## SUPPLIED TEXT

=======

Wynn Everett Officials Shut Down Remediation:Curtatone Called on to Drop Appeal

Mayor Carlo DeMaria with several Everett residents on the Wynn Everett casino site Tuesday afternoon.

Mayor Carlo DeMaria with several Everett residents on the Wynn Everett casino site Tuesday afternoon.

By Seth Daniel

The Wynn Everett casino officials announced late Tuesday that they will now have to suspend their environmental cleanup activities immediately – most especially their shore cleanup and dredging activities.

At the same time as that announcement, three key environmental groups declared that the Chapter 91 appeal by Somerville is “without merit.”

Just two weeks ago, Wynn Everett announced that construction activities would be halted and that a hiring freeze had been instituted.

“The goal today is to make sure everyone understand we could not move forward with the remediation plan,” said Wynn Everett President Bob DeSalvio. “That’s not by choice, but what we’ve been told by our remediation experts…It’s certainly not by our choice…We are absolutely not allowed by state law to move forward with the [next phase of] remediation. We would be more than willing to continue at our own risk…We had hoped to move forward with our remediation, but as a result of Somerville’s appeal of the Chapter 91 license, unfortunately, that next phase will have to wait.”

=======

Saved data entries:
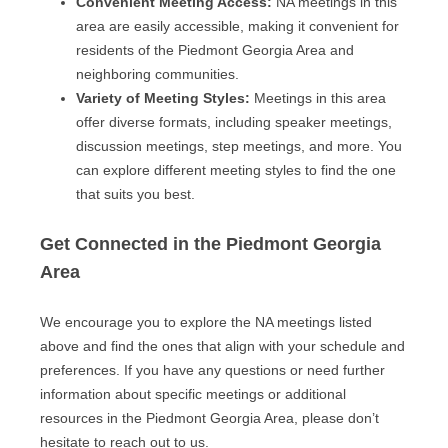
Convenient Meeting Access:
NA meetings in this
area are easily accessible, making it convenient for
residents of the Piedmont Georgia Area and
neighboring communities.
Variety of Meeting Styles:
Meetings in this area
offer diverse formats, including speaker meetings,
discussion meetings, step meetings, and more. You
can explore different meeting styles to find the one
that suits you best.
Get Connected in the Piedmont Georgia
Area
We encourage you to explore the NA meetings listed
above and find the ones that align with your schedule and
preferences. If you have any questions or need further
information about specific meetings or additional
resources in the Piedmont Georgia Area, please don’t
hesitate to reach out to us.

=======

## EXERCISE 1
Please list every person identified by both first and last name in the Wynn Everett article.
## EXERCISE 2
According to the Wynn Everett article, what did Wynn Everett announce two weeks before the remediation suspension?

## EXPECTED ANSWER 1
Carlo DeMaria
Seth Daniel
Bob DeSalvio

## EXPECTED ANSWER 2
Construction activities would be halted, and a hiring freeze had been instituted.